Há cerca de 74 mil anos, o Monte Toba, na ilha de Sumatra (atual Indonésia), sofreu uma super-erupção, uma das maiores da história da Terra, que poderá ter dado início a uma enorme perturbação do clima mundial.

Alguns cientistas suspeitam que o inverno vulcânico resultante da erupção foi uma mudança suficientemente grande para eliminar a maioria dos primeiros humanos, devido a provas genéticas que sugerem uma queda acentuada da população humana. Mas agora um estudo sobre um sítio arqueológico no noroeste da Etiópia, outrora ocupado pelos primeiros humanos modernos, veio juntar-se a um conjunto crescente de provas que sugerem que o acontecimento poderá não ter sido tão apocalíptico.
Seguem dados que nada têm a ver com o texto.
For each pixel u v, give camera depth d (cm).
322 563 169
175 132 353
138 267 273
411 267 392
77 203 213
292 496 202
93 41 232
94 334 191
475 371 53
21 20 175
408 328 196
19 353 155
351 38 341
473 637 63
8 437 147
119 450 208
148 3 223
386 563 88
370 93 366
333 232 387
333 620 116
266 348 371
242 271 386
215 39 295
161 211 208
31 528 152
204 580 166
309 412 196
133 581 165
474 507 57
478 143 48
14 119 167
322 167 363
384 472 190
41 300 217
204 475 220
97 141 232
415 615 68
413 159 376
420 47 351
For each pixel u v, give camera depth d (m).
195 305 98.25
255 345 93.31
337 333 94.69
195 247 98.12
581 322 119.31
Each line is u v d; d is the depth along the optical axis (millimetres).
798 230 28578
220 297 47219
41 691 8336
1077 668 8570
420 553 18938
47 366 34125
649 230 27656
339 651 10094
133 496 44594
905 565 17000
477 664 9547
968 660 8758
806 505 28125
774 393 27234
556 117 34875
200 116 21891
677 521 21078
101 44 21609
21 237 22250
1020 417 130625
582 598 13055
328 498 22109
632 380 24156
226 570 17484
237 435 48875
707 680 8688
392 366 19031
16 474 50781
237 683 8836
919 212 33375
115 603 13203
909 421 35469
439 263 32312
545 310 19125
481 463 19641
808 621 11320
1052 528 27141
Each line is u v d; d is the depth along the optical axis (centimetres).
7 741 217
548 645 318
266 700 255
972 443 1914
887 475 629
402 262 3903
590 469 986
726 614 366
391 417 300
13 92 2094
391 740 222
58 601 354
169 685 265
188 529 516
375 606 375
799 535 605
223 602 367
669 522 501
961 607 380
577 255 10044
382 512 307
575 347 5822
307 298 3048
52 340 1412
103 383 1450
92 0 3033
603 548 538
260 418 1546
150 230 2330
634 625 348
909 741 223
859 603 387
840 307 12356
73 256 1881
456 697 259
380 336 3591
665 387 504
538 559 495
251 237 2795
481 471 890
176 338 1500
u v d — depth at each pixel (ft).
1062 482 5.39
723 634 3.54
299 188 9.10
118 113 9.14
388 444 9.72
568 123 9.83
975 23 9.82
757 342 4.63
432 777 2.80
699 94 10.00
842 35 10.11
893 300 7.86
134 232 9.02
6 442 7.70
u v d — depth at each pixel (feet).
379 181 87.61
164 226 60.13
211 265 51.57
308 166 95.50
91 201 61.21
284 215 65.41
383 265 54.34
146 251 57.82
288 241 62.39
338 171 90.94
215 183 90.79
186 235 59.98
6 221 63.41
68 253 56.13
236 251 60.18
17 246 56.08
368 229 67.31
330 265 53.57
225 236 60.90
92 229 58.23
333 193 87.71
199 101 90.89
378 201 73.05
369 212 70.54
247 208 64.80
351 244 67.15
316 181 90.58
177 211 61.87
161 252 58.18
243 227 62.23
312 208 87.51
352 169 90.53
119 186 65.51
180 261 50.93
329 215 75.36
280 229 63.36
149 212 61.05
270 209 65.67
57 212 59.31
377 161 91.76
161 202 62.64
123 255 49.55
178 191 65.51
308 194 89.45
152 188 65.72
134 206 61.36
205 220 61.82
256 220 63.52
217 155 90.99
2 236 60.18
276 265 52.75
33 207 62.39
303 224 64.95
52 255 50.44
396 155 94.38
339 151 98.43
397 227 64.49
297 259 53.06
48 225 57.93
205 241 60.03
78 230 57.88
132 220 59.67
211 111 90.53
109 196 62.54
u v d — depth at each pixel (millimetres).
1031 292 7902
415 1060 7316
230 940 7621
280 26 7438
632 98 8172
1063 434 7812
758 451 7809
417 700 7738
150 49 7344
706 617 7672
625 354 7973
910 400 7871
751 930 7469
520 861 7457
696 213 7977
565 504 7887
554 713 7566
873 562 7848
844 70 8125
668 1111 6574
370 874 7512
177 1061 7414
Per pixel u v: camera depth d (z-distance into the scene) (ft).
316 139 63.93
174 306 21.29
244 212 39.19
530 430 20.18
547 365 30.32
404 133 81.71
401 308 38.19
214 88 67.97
Em vez disso, a nova investigação revelou que os seres humanos desse local, conhecido como Shinfa-Metema 1, se adaptaram às condições áridas provocadas pela erupção vulcânica de uma forma que pode ter facilitado a migração da humanidade de África para o resto do mundo.

Fragmentos microscópicos de vidro vulcânico encontrados ao lado de ferramentas de pedra e restos de animais na mesma camada de sedimentos no sítio Shinfa-Metema 1, perto do rio Shinfa, na Etiópia, mostram que os seres humanos ocuparam o local antes e depois da erupção do vulcão a mais de 4 mil quilómetros de distância.

"Estes fragmentos têm menos do que o diâmetro de um cabelo humano. Mesmo sendo tão pequenos, são suficientemente grandes para analisar a química e os oligoelementos", disse John Kappelman, professor de antropologia e ciências geológicas na Universidade do Texas em Austin e principal autor do estudo, publicado no dia 20 de março na revista Nature.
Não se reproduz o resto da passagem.